I was hoping you'd reply to this Richard. I actually have the warm version. I do agree that you are right. If you haven't got one already, then perhaps spending all that money is a waste of time. :shrug: The thing is I bought one a couple of years ago when my panel failed for LSWPP. I was told that my WB was a little in-consistent and to help me with this an expodisc was a graet tool. It does saves you time in PP and it does make me more consistent, so I suppose it is how good you are with PP? What ya reckon?
If it works for you Nigel, then that's good. White balance is obviously important, I just don't think it's that hard (expensive) to sort out.
You mention consistency, and I would say that's actually more important than technical accuracy. If you've got a series of pictures where the bride's dress is changing, then that will look pretty bad. Far worse than if they were all the same, even if they were all slightly wrong.
I think the best way to sort it in a wedding situation is probably to include a grey card in one of the frames every time the light changes, ie outside in sun, shade, indoors, with flash etc. I think some photographers get the bride or someone to hold a grey card (or a white one, so long as it doesn't get over exposed and blown out) and then use the dropper in post processing to reference that. You can then tweak that how you like and every similar frame will be identical.

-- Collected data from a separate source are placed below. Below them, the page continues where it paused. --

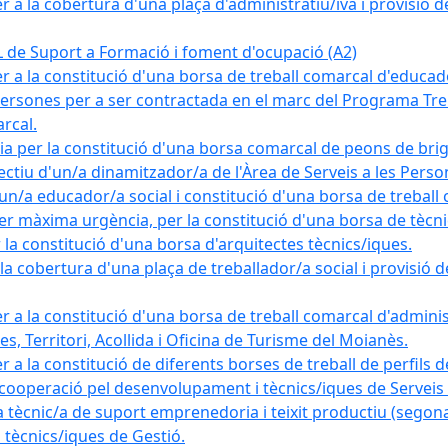
a la cobertura d'una plaça d'administratiu/iva i provisió def
e Suport a Formació i foment d'ocupació (A2)
r a la constitució d'una borsa de treball comarcal d'educad
persones per a ser contractada en el marc del Programa Treb
rcal.
a per la constitució d'una borsa comarcal de peons de bri
ectiu d'un/a dinamitzador/a de l'Àrea de Serveis a les Pers
un/a educador/a social i constitució d'una borsa de treball
r màxima urgència, per la constitució d'una borsa de tècnic
la constitució d'una borsa d'arquitectes tècnics/iques.
 cobertura d'una plaça de treballador/a social i provisió def
 a la constitució d'una borsa de treball comarcal d'administ
s, Territori, Acollida i Oficina de Turisme del Moianès.
 a la constitució de diferents borses de treball de perfils d
 cooperació pel desenvolupament i tècnics/iques de Serveis T
nic/a de suport emprenedoria i teixit productiu (segona
tècnics/iques de Gestió.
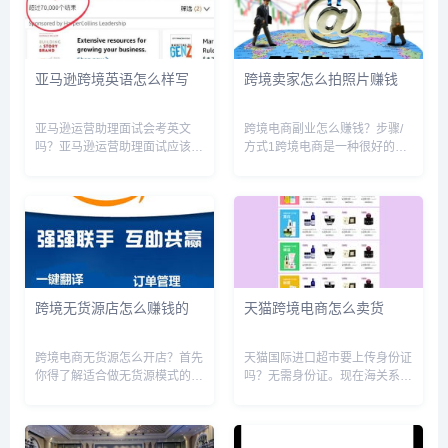
亚马逊跨境英语怎么样写
跨境卖家怎么拍照片赚钱
亚马逊运营助理面试会考英文
跨境电商副业怎么赚钱？步骤/
吗？亚马逊运营助理面试应该不
方式1跨境电商是一种很好的副
会考英文，但你说的可能是亚马
业方式，以下是几种赚钱的方
逊中国公司，我是这么理解的你
式:1.在跨境电商平台上做代购:
的问题的，如果美国亚马逊公司
跨境电商平台如亚马逊、
当然要考英文，因为你是在美国
ebay、速卖通等，可以购买到
工作，上班，那当然，会语言也
外国的优质商品。可以在这些平
是理所...
台上...
跨境无货源店怎么赚钱的
天猫跨境电商怎么卖货
跨境电商无货源怎么开店？首先
天猫国际进口超市要上传身份证
你得了解适合做无货源模式的几
吗？无需身份证。现在海关系统
个主流电商平台都有哪些，然后
会自动抓取买家的支付宝实名认
再决定去做哪个。我自己是做亚
证的个人信息,买家完成支付宝
马逊的，如果想做亚马逊的话，
实名认证即可,暂不需要身份证,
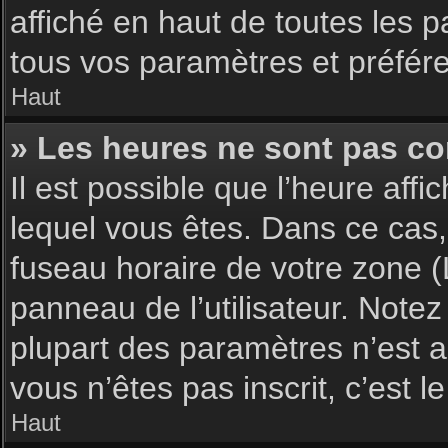
affiché en haut de toutes les 
tous vos paramètres et préfér
Haut
» Les heures ne sont pas cor
Il est possible que l’heure affi
lequel vous êtes. Dans ce cas,
fuseau horaire de votre zone (
panneau de l’utilisateur. Note
plupart des paramètres n’est ac
vous n’êtes pas inscrit, c’est 
Haut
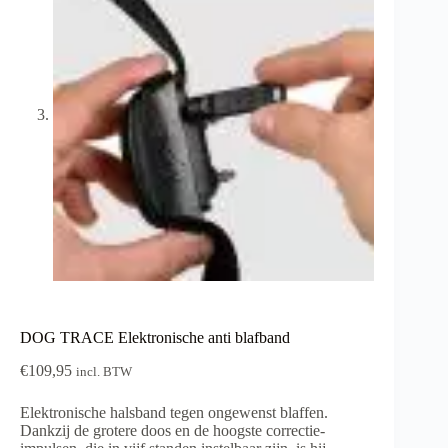
DOG TRACE Elektronische anti blafband
€
109,95
incl. BTW
Elektronische halsband tegen ongewenst blaffen.
Dankzij de grotere doos en de hoogste correctie-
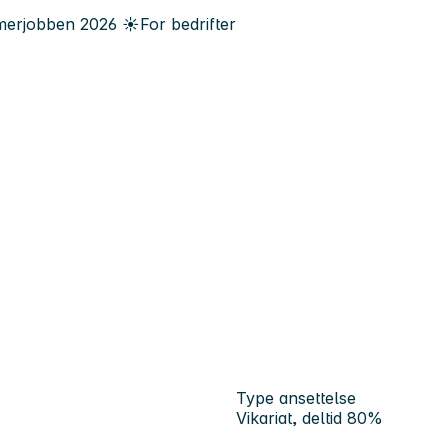
erjobben
2026
☀️
For bedrifter
Type ansettelse
Vikariat, deltid 80%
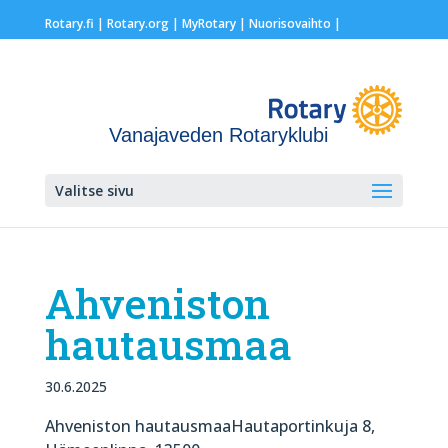
Rotary.fi
|
Rotary.org
|
MyRotary |
Nuorisovaihto
|
Vanajaveden Rotaryklubi
Valitse sivu
Ahveniston
hautausmaa
30.6.2025
Ahveniston hautausmaaHautaportinkuja 8,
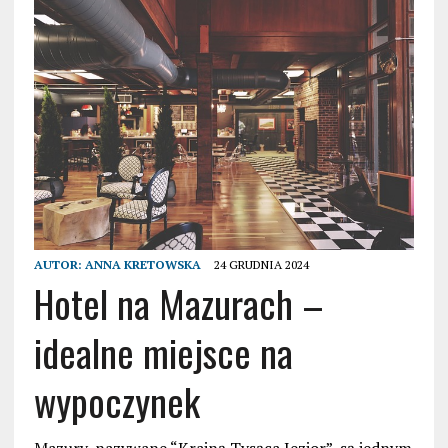
AUTOR:
ANNA KRETOWSKA
24 GRUDNIA 2024
Hotel na Mazurach –
idealne miejsce na
wypoczynek
Mazury, nazywane “Krainą Tysąca Jezior”, są jednym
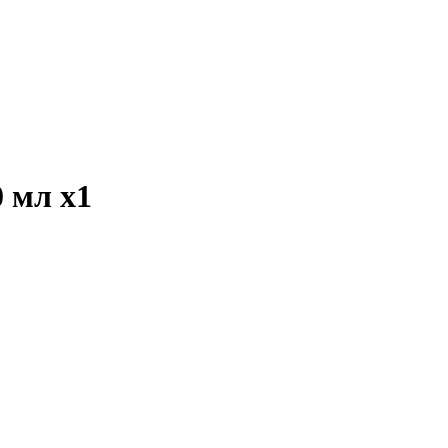
0 мл
x1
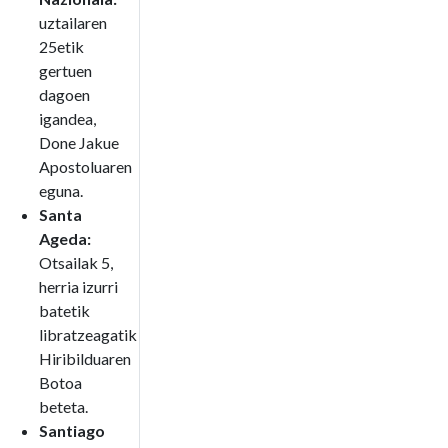
uztailaren
25etik
gertuen
dagoen
igandea,
Done Jakue
Apostoluaren
eguna.
Santa
Ageda:
Otsailak 5,
herria izurri
batetik
libratzeagatik
Hiribilduaren
Botoa
beteta.
Santiago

Just on the accuracy thing, the colour of an object you see is the colour of the light reflected off it. So in that sense, the naked and unadulterated Raw will always be technically 100% accurate regardless of the light - it just doesn't look that way because our brains adjust what we see so that it looks the same in daylight or room light or whatever even though it actually is not. Hence the subjectiveness of it all.
If you compare extremes - say tungsten room light against flash - then because the tungsten element doesn't actually have much blue light in it anyway, it's very hard to modify everything in post processing to produce some colours that are in fact hardly there at all.